Legal Elements of Criminal versus Negligent Liability for the Organization
The concept of corporate criminal liability in the United States originally included mens rea offences as confirmed by the U S Supreme Court in New York Central & Hudson River Railroad Company v U.S. The scope of corporate criminal liability was rapidly expanded by the lower courts to include offences at common law which were considered on a case to case basis. Since the theories on which the concept of corporate criminal liability was developed such as agency theory or vicarious liability are incompatible with the requirements of criminal law and therefore lacked strength and individualistic roots. This has made the corporate criminal liability gaining little importance. One of the arguments against the corporate criminal liability is that it is based on vague and broad standards leaving much discretion to the prosecutors and too little guidance to the courts as to the ways in which the standards can be applied. However corporate negligence is a doctrine under which the healthcare organizations are made liable if an organization failed to provide the standard of care to the patient. With the evolvement more corporate forms of healthcare organizations, courts recognized the fact that the hospitals could be made liable for the negligence of their employees under the theory of respondeat superior.
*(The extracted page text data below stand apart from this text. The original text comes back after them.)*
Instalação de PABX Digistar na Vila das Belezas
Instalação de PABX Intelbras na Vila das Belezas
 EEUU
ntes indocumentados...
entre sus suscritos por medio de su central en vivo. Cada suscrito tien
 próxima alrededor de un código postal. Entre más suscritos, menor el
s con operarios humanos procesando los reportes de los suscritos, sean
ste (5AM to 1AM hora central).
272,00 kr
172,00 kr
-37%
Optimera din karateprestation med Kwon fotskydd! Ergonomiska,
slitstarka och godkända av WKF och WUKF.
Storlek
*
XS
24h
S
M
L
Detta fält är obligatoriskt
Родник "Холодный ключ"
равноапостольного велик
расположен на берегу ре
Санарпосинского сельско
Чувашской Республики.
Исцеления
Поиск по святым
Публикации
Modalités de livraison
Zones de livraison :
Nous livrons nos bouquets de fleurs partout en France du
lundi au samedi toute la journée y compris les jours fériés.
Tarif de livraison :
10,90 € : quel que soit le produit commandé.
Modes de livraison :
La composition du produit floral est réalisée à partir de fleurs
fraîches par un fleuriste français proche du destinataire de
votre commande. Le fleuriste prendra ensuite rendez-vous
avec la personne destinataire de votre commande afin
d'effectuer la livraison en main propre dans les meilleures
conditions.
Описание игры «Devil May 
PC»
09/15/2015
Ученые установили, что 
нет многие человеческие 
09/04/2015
Liabilities later were extended for the acts of those people who were not the employees of the hospital but who acted as ostensible agents of the hospital (Pozgar, 2006).
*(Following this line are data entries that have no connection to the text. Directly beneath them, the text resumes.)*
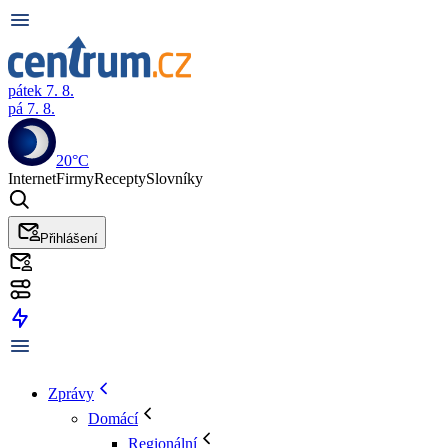
pátek 7. 8.
pá 7. 8.
20°C
Internet
Firmy
Recepty
Slovníky
Přihlášení
Zprávy
Domácí
Regionální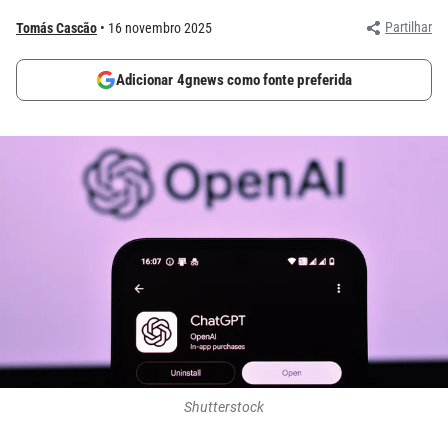
Partilhar
Tomás Cascão
16 novembro 2025
Adicionar 4gnews como fonte preferida
Shutterstock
As a result of the decision of the Illinois Supreme Court in the case of York v Rush-Presbyterian St.Lukes Medical Center, once the plaintiff is able to establish that the hospital claimed itself as a provider of services in accordance with standards of the locality, the plaintiff would get the right of claiming under vicarious liability. This covers the actions of not only the employees of the hospital but also independent contractors such as attending physicians. However in order to make the hospital vicariously liable under the doctrine of apparent authority, it is essential for the plaintiff to prove that: (i) the hospital acted in a manner that made the plaintiff to reasonably believe that the individual who was negligent acted as an employee or agent of the hospital, (ii) when the acts of the agent showed the presence of apparent authority, the plaintiff has to prove that the hospital had the knowledge of such appearance and (iii) the plaintiff acted relying on the conduct of the hospital or its agent to provide services at acceptable standards. It is to be noted that no claim under vicarious liability would be attracted if the plaintiff knows or should have known that the physician was not an employee but only an independent contractor acting under apparent authority (Biller, 2007). Another point in the context is that the plaintiff can reasonably be believed to rely on the apparent agency of the employee or the independent contractor, when he/she relies on the hospital to provide medical care of reasonable standards rather than depending on the skill of any specific physician. It is also essential that the plaintiff should prove that he/she accepted the services of the agent in reliance on the perceived relationship between the agent and the principal and not on the reliance of the skill of the agent in receiving the services.
Biller, R. A. (2007). Apparent Agency in the Medical Malpractice Context afer York v Rush-Presbyterian-St. Luke’s Medical Center. Web.
Pozgar, G. D. (2006). Legal Aspects of Health Care Administration. New York: Jones & Bartlett Publishers.